What kinds of blood tests are there, and how long does it take to get my results?
Once you leave the lab, how long will it take to get results of your bloodwork? It depends on several factors.
Doctors use the results of your blood tests to get a better picture of your overall health and understand more about what’s going on inside. There are many things a blood test can show you — such as cholesterol or blood sugar levels. Reading results and communicating them to you can take a matter of hours, days or weeks.
Tests and when to expect results
- Complete blood count (CBC) — This test measures components of the blood: white blood cells, red blood cells and platelets. It also checks the hemoglobin in the red blood cells and measures the hematocrit, or the proportion of red cells in the blood. CBC results are usually available to your doctor within 24 hours.
- Basic metabolic panel — This measures common electrolytes and other compounds in the blood, including calcium, glucose, sodium, potassium, carbon dioxide and creatinine. These results typically are sent to your doctor within 24 hours.
- Complete metabolic panel — This blood test measures all the factors mentioned in the basic metabolic panel as well as two protein tests, albumin and total protein, and four tests of liver function (ALP, ALT, AST and bilirubin). A provider may order this more comprehensive testing to better understand your liver or kidney function.
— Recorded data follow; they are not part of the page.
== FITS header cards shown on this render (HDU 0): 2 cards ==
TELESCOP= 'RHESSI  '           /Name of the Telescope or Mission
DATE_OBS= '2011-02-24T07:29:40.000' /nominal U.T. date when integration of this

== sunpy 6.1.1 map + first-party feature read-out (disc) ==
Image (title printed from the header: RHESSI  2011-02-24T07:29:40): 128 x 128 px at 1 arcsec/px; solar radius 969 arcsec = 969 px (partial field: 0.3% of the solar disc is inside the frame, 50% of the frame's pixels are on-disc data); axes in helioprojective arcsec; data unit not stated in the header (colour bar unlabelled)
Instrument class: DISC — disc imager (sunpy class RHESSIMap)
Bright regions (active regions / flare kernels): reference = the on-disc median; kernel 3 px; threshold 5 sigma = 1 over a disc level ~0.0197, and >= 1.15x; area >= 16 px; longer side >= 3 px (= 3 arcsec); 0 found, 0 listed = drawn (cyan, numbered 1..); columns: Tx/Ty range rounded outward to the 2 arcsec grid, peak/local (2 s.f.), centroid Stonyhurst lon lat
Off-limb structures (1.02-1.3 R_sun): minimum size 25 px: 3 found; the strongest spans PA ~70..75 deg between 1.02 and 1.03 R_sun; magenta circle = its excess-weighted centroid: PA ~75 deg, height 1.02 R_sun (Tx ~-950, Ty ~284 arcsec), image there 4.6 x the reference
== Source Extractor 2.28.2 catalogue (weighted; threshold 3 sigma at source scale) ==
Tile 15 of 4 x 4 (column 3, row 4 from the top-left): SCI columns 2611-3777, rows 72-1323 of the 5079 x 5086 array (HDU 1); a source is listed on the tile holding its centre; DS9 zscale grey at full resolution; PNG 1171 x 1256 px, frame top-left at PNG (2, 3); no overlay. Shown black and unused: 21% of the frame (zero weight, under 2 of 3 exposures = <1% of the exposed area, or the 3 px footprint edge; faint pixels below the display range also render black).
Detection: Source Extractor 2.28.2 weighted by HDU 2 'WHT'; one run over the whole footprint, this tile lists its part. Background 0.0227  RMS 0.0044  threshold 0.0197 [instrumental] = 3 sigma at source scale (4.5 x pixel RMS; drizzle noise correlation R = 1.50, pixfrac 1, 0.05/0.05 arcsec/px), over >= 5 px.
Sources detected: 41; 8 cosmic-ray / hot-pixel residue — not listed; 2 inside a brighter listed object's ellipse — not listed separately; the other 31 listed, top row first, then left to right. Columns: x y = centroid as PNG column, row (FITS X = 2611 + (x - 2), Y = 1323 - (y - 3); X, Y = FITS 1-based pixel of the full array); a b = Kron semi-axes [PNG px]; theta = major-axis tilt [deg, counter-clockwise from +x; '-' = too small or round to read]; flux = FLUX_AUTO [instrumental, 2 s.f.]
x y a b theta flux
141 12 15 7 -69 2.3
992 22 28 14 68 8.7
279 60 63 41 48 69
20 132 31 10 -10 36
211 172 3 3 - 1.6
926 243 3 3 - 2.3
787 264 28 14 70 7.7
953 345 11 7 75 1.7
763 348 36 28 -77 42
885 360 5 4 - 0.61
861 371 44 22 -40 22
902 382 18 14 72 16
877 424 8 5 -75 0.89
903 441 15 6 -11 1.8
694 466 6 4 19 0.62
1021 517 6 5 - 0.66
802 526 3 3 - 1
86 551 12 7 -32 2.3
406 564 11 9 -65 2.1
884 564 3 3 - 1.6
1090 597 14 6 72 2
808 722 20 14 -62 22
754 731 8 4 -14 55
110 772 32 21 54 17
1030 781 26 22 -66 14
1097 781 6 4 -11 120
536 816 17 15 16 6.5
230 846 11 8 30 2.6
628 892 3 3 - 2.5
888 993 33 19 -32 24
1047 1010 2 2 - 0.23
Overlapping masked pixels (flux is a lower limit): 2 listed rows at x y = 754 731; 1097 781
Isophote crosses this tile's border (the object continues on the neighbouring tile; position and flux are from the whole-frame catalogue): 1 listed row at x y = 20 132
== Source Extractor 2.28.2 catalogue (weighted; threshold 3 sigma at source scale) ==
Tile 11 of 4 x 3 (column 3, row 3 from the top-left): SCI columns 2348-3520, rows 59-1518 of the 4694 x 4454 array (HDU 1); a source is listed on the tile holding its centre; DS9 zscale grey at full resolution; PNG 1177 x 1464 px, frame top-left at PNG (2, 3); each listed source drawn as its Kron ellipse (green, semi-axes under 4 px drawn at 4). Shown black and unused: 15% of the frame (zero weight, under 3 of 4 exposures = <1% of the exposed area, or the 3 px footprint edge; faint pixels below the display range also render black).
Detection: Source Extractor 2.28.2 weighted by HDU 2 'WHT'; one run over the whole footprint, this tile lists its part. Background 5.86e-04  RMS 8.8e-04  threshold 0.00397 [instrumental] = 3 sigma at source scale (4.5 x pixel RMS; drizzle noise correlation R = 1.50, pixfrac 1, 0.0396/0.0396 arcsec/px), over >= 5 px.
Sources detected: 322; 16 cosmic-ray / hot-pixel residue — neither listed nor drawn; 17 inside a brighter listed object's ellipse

They’ll usually receive your results within one to three days.
- Lipid panel — Lipid panels measure the amount of cholesterol in the body. This includes high-density lipoprotein (HDL) and low-density lipoprotein (LDL). Your provider should receive results from the lab within 24 hours.
- Thyroid panel — These tests look for the presence of thyroid hormone, such as thyroid-stimulating hormone (TSH), in the blood. Your provider may wish to have a thyroid panel done to see if you have a medical condition affecting your thyroid, such as hyperthyroidism or hypothyroidism. These results should be sent to your provider within one to two days, so you can usually expect to learn your levels within a week.
- Cancer — There are several different blood test types to detect for the possible presence of cancer. The blood tests recommended depend on the type of cancer. Some of these tests can be rarer, as for certain types of immunoglobulins and tumor markers. Results of these tests can take days to a week or more before results are available.
- Sexually transmitted infection (STI) tests — Rapid testing is available for HIV tests, usually at community health centers and clinics. Doctors also use blood tests to check for the presence of conditions such as herpes, hepatitis and syphilis. These results may take up to one to two weeks. If swabs or urine testing are preferred for the type of STI you may have, results will take longer because swabs are used to grow cultures. Some STIs don’t show up immediately after they’re transmitted, so your provider may order a follow-up test a certain period of time after a negative result.
How will I learn about my test results?
Lab personnel will usually call or send results directly to a provider’s office for review. If the provider has a lab on-site, some tests may be run there. Some labs will release your results to you through a secure online portal such as MyNortonChart without a doctor’s review.
Reviewing your test results in MyNortonChart is not a substitute for discussing them with your provider. Your care team works diligently to evaluate your results as quickly as possible; please allow 24 to 48 hours for your provider to communicate their analysis of your results.
Results may be delayed if the sample is inadequate (not enough blood) or is contaminated, or if the blood cells were destroyed for some reason before reaching the lab.
Some tests require you to fast (stop eating) for a certain period of time, usually eight hours. If you are not fasting, the test may not be performed since eating affects the outcome of the test. You may need to come back for a blood draw, which will further delay results of some tests.
Many of these tests are performed during an annual physical.